===== INPUT DATA =====

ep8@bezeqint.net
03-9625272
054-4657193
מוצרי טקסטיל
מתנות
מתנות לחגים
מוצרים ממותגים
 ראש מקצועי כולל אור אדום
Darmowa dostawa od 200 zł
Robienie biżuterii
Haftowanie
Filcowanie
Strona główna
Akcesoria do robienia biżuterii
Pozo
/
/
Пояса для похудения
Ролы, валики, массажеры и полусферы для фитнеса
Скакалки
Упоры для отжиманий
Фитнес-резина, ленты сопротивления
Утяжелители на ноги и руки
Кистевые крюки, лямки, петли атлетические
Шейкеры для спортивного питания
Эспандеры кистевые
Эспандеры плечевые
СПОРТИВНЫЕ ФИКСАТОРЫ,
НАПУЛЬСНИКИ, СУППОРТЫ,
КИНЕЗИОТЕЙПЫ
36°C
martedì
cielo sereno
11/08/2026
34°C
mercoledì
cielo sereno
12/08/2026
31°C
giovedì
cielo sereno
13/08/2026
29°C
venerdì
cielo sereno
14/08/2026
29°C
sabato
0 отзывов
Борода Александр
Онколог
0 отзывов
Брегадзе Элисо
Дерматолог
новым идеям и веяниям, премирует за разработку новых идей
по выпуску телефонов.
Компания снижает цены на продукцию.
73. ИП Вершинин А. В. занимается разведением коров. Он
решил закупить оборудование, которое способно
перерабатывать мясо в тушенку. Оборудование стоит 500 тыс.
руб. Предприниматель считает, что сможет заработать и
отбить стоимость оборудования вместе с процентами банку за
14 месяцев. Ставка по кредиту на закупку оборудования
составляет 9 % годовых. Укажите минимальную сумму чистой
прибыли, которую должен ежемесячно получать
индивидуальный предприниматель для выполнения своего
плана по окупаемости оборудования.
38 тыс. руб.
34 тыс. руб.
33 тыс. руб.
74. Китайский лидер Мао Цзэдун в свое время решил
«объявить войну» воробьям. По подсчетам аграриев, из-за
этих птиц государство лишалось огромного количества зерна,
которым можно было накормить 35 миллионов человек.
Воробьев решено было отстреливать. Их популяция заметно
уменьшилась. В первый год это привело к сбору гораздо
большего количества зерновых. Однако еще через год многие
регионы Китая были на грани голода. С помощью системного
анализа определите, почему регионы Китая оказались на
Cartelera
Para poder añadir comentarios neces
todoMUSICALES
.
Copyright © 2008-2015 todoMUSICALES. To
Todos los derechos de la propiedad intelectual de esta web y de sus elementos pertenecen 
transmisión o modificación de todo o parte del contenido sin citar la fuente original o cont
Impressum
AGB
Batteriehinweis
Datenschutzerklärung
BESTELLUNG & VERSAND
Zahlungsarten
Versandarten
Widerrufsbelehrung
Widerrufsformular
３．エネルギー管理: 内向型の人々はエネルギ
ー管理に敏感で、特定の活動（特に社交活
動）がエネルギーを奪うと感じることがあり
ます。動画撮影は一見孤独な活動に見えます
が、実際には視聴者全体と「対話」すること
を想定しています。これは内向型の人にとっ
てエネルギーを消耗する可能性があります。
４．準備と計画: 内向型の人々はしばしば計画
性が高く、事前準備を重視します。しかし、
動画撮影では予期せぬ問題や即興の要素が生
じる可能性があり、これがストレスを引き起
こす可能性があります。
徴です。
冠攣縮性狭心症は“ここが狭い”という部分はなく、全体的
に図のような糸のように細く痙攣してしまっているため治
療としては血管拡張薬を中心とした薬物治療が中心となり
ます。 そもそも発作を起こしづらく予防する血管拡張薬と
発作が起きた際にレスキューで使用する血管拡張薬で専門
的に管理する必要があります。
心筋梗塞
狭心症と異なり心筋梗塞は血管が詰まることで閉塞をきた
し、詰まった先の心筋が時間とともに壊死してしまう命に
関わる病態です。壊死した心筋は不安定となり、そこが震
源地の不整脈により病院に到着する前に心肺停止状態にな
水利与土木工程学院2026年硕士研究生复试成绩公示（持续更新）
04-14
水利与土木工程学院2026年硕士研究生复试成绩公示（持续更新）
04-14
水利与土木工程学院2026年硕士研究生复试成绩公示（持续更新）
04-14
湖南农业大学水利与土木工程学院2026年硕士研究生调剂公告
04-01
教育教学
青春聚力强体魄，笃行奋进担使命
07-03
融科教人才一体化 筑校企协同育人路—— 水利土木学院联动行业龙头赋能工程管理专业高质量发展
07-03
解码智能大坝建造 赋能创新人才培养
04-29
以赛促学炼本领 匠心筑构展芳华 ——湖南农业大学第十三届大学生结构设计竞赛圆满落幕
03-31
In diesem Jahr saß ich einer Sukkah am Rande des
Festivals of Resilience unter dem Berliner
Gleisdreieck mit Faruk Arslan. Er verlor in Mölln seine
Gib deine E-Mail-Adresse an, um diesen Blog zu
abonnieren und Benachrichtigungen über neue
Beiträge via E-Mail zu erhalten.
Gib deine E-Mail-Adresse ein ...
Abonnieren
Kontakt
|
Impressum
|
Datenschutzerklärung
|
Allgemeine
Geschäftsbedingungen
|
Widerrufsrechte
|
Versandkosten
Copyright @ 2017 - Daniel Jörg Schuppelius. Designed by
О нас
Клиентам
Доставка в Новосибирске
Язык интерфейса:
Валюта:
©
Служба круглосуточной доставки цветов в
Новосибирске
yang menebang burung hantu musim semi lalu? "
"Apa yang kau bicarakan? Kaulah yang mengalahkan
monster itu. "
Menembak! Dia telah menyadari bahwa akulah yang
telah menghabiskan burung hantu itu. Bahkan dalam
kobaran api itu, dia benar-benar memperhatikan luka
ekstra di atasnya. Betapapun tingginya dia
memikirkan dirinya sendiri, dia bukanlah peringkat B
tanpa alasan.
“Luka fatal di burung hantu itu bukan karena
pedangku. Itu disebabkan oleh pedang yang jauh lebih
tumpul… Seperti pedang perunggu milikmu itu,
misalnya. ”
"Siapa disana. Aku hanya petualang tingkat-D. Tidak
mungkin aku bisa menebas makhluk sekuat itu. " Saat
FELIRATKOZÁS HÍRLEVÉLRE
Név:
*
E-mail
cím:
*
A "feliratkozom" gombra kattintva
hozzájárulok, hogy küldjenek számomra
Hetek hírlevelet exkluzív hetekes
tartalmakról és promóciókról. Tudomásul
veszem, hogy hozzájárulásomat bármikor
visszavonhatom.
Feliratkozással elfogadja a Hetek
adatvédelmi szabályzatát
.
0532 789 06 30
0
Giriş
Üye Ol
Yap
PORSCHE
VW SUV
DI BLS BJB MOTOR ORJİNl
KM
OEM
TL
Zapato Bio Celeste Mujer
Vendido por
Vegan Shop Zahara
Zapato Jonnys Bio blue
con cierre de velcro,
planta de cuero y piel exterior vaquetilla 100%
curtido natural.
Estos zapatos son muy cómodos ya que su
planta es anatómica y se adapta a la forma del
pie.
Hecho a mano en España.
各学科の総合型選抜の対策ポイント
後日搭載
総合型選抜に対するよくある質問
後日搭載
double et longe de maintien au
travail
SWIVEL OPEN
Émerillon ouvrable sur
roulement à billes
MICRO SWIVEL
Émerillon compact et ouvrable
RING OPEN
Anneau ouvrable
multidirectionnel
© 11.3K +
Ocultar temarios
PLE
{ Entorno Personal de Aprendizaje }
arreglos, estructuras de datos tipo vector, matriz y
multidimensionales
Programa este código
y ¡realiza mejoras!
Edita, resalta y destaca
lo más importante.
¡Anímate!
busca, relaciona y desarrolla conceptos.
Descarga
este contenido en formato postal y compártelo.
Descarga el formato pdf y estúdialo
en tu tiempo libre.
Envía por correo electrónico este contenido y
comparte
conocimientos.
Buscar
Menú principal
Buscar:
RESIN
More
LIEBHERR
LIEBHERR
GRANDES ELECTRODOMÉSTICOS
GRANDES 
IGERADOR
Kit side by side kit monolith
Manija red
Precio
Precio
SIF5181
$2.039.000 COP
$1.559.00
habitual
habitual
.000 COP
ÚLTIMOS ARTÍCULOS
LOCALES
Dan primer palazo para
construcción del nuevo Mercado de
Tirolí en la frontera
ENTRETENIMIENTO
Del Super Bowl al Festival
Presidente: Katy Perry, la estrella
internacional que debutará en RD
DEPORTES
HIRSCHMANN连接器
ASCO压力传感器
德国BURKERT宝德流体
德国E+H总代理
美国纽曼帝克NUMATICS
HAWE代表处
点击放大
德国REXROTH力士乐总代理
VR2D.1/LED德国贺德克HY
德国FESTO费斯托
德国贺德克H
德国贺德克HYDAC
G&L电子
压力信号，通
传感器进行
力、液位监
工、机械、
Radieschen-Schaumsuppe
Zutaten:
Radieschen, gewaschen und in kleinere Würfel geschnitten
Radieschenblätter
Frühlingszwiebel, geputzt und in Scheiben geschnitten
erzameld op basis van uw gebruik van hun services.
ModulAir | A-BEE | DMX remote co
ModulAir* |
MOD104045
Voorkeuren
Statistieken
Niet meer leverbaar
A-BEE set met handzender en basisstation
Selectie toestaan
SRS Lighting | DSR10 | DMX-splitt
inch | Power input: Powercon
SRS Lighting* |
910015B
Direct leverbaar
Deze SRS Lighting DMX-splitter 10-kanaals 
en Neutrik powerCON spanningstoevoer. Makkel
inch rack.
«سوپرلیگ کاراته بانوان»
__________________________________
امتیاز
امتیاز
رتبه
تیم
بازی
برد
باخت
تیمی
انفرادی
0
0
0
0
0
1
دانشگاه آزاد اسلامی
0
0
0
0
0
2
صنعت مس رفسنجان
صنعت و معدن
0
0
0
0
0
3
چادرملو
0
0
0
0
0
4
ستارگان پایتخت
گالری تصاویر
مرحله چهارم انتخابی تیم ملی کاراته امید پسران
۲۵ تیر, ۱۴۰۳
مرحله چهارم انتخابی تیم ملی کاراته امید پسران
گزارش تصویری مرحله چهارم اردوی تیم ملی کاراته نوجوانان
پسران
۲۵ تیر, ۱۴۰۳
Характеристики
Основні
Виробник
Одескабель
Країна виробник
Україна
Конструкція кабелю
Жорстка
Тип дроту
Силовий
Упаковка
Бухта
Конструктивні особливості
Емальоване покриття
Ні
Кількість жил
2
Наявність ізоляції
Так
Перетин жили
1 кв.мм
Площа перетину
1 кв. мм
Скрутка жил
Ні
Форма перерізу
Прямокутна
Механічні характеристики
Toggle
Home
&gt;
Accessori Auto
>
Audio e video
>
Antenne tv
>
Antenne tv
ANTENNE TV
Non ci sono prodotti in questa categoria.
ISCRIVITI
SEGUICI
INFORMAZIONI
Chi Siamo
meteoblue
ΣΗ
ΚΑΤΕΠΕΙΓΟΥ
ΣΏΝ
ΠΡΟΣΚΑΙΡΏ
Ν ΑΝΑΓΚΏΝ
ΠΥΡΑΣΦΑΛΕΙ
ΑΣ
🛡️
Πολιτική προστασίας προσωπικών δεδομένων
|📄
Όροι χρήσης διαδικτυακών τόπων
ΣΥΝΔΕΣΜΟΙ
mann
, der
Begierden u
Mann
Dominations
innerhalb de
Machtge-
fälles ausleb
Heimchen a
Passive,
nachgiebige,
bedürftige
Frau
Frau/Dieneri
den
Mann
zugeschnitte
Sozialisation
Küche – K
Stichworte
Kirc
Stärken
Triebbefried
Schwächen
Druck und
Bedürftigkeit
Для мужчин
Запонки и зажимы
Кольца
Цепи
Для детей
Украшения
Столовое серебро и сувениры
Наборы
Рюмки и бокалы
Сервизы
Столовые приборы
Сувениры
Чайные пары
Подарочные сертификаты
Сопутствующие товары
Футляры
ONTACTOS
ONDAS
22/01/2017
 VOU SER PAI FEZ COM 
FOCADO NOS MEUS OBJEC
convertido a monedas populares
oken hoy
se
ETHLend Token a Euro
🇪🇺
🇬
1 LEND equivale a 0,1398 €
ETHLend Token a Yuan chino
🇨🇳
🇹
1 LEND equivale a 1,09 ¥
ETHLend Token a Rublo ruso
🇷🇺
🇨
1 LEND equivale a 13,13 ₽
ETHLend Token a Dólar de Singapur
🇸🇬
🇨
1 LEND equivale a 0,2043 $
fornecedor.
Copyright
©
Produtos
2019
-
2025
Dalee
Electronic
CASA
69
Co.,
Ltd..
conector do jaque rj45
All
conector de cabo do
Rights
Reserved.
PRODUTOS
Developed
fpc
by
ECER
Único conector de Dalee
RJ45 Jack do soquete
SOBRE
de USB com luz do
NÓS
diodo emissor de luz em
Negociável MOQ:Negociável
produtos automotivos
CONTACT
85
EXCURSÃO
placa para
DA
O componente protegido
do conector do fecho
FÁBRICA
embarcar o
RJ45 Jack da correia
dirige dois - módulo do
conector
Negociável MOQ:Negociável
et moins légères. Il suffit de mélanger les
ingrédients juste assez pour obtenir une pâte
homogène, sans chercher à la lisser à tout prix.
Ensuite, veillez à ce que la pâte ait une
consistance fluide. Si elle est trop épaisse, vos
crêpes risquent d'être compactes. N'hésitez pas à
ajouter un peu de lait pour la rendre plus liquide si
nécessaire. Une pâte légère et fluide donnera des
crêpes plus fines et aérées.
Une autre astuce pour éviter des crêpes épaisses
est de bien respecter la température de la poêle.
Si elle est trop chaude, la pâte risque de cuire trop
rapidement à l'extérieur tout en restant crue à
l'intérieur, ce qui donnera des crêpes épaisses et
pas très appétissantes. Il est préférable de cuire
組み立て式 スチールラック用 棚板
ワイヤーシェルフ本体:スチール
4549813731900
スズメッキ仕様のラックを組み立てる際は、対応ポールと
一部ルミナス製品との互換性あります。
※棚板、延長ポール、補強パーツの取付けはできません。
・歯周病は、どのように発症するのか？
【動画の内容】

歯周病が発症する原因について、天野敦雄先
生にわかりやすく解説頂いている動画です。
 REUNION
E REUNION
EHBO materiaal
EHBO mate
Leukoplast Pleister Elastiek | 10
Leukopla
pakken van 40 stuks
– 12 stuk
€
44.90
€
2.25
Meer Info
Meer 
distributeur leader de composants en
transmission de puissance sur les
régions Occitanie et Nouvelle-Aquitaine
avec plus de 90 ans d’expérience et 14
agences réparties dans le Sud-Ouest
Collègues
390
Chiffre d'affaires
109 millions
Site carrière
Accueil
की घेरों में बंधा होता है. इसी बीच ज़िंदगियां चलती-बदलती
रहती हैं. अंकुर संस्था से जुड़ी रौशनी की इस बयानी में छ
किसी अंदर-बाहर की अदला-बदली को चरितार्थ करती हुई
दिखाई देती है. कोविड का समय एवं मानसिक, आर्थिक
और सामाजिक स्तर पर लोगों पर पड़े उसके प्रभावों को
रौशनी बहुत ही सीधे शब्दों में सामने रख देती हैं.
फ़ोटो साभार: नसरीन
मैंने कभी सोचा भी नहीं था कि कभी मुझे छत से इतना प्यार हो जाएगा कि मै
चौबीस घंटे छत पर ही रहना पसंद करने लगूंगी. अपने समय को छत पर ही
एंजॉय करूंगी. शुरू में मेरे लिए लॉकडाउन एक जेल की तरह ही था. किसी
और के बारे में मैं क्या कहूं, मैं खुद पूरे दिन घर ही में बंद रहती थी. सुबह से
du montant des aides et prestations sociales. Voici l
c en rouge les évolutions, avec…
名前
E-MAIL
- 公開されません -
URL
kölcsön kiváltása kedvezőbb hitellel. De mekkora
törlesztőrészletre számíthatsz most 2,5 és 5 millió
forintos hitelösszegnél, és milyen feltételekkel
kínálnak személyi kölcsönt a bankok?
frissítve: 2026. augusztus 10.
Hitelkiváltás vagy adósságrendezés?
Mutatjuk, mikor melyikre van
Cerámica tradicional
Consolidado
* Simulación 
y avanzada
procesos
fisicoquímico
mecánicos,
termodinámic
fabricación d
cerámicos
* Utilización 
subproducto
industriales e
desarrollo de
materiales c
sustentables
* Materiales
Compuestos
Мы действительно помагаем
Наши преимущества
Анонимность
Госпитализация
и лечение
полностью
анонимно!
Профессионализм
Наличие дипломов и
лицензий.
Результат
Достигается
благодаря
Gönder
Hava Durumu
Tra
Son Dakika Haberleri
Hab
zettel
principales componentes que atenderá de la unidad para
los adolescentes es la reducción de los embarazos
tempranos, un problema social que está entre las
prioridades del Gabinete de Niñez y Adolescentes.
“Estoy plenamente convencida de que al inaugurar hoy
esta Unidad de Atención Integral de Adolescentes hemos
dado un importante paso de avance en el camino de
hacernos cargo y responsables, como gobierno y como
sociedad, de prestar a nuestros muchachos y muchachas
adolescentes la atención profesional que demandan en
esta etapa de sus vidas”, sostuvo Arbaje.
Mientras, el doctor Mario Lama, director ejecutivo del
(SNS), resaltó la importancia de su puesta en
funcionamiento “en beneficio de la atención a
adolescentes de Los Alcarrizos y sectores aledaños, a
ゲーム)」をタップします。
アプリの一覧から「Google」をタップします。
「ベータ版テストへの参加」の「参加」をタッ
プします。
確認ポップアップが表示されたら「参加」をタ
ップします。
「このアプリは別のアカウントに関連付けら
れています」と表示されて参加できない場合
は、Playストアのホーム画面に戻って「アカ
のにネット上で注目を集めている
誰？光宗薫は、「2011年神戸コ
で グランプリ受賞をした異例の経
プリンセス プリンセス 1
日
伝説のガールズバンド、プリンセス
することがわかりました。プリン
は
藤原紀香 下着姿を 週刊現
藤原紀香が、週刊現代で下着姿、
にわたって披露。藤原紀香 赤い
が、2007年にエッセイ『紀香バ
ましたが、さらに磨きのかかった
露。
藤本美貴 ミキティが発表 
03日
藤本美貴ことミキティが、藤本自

=====

▶ [WHAT YOU NEED TO DO] From the listing above, copy out every line from the one with "歯周病が発症する原因について、天野敦雄先" through the one with "transmission de puissance sur les", with both of those lines included and nothing changed.

▶ [SOLUTION TO THIS TASK]
歯周病が発症する原因について、天野敦雄先
生にわかりやすく解説頂いている動画です。
 REUNION
E REUNION
EHBO materiaal
EHBO mate
Leukoplast Pleister Elastiek | 10
Leukopla
pakken van 40 stuks
– 12 stuk
€
44.90
€
2.25
Meer Info
Meer 
distributeur leader de composants en
transmission de puissance sur les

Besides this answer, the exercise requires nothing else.